[start]
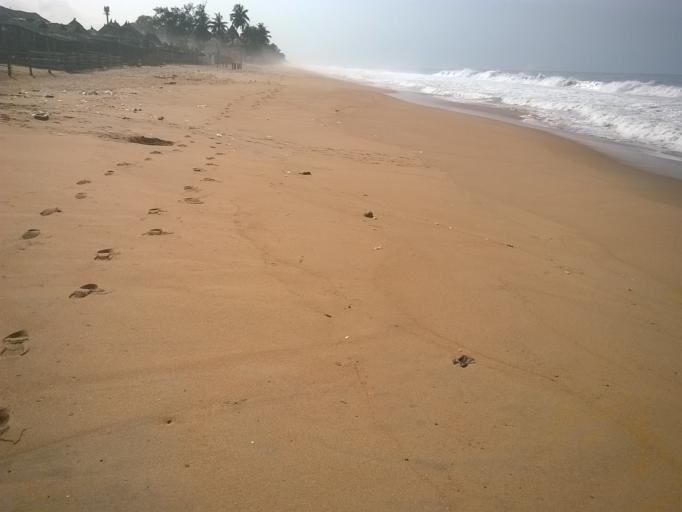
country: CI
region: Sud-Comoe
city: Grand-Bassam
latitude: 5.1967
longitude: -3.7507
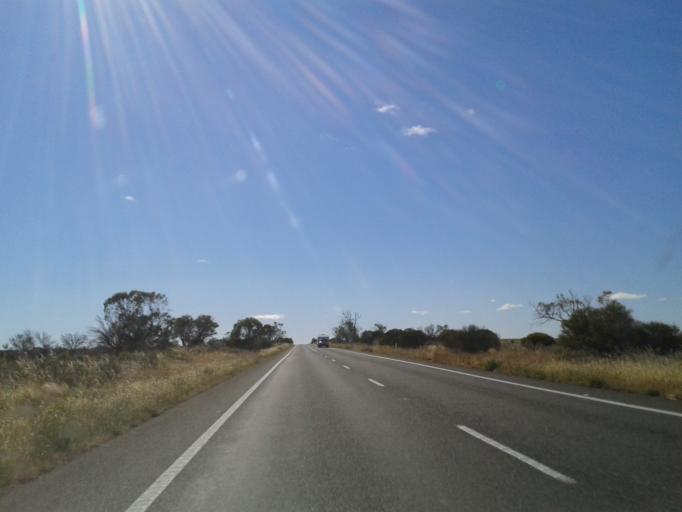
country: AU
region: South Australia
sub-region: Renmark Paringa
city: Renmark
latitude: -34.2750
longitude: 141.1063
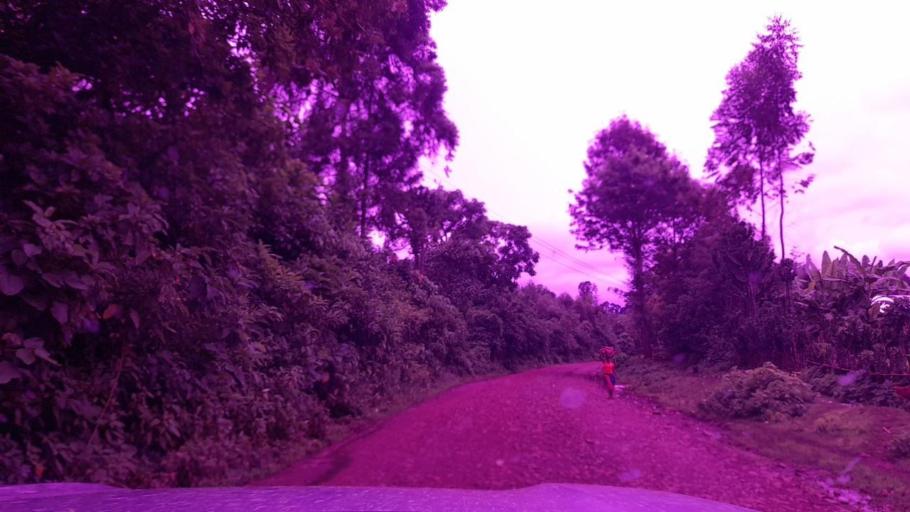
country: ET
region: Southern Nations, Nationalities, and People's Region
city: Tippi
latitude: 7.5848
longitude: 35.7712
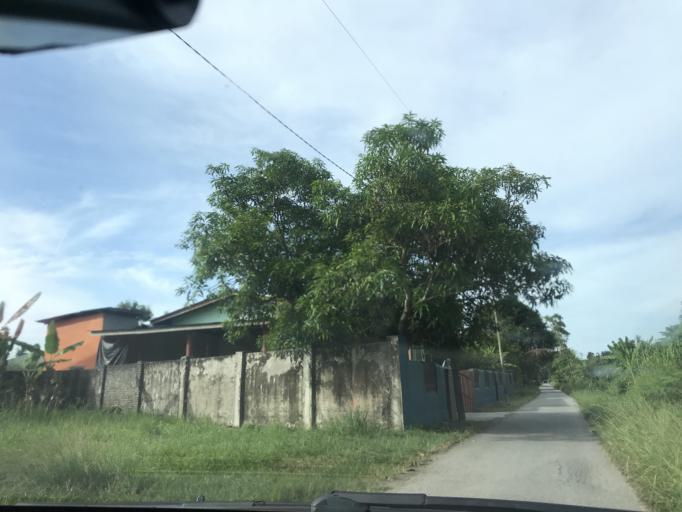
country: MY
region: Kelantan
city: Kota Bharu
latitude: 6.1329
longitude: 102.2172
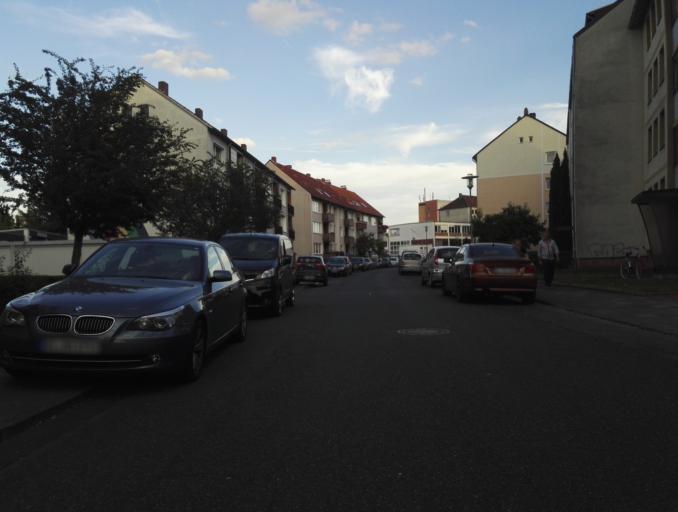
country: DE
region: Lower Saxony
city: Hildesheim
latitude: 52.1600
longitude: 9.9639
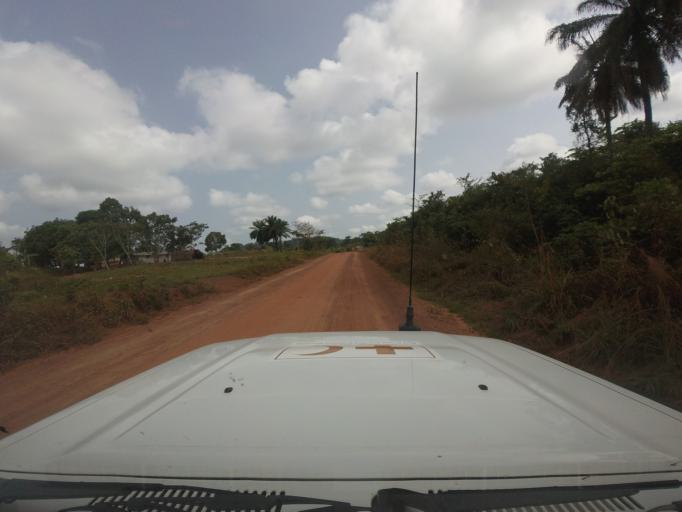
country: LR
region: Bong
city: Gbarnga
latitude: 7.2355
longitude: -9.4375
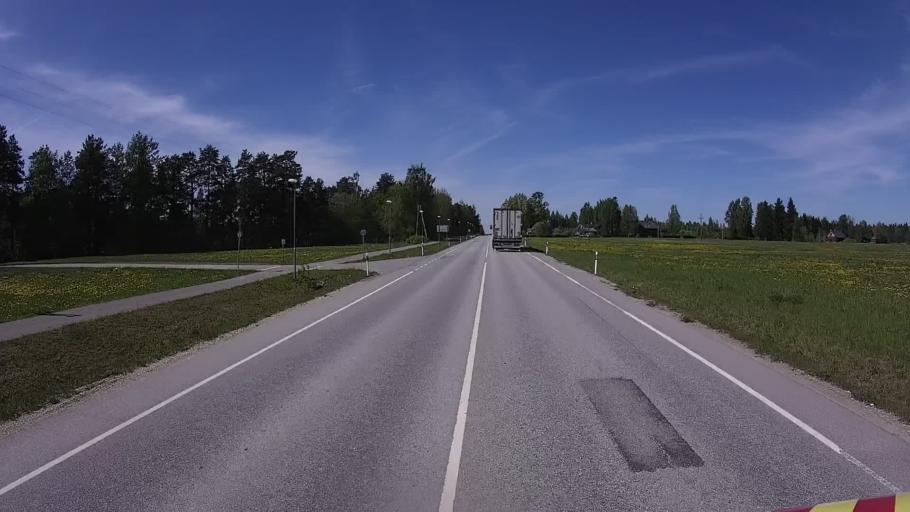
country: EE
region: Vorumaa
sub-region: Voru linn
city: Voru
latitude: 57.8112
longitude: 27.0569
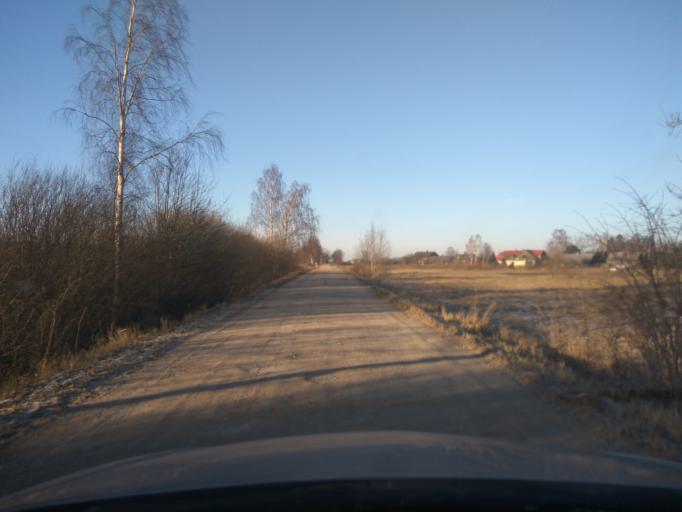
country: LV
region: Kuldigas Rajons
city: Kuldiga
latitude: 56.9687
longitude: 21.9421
[end]
Instructions for the task:
Please reproduce all of the data above word for word, leaving the pictures out.

Reply:
country: CI
region: Sud-Comoe
city: Grand-Bassam
latitude: 5.1967
longitude: -3.7507
country: AU
region: South Australia
sub-region: Renmark Paringa
city: Renmark
latitude: -34.2750
longitude: 141.1063
country: ET
region: Southern Nations, Nationalities, and People's Region
city: Tippi
latitude: 7.5848
longitude: 35.7712
country: MY
region: Kelantan
city: Kota Bharu
latitude: 6.1329
longitude: 102.2172
country: DE
region: Lower Saxony
city: Hildesheim
latitude: 52.1600
longitude: 9.9639
country: LR
region: Bong
city: Gbarnga
latitude: 7.2355
longitude: -9.4375
country: EE
region: Vorumaa
sub-region: Voru linn
city: Voru
latitude: 57.8112
longitude: 27.0569
country: LV
region: Kuldigas Rajons
city: Kuldiga
latitude: 56.9687
longitude: 21.9421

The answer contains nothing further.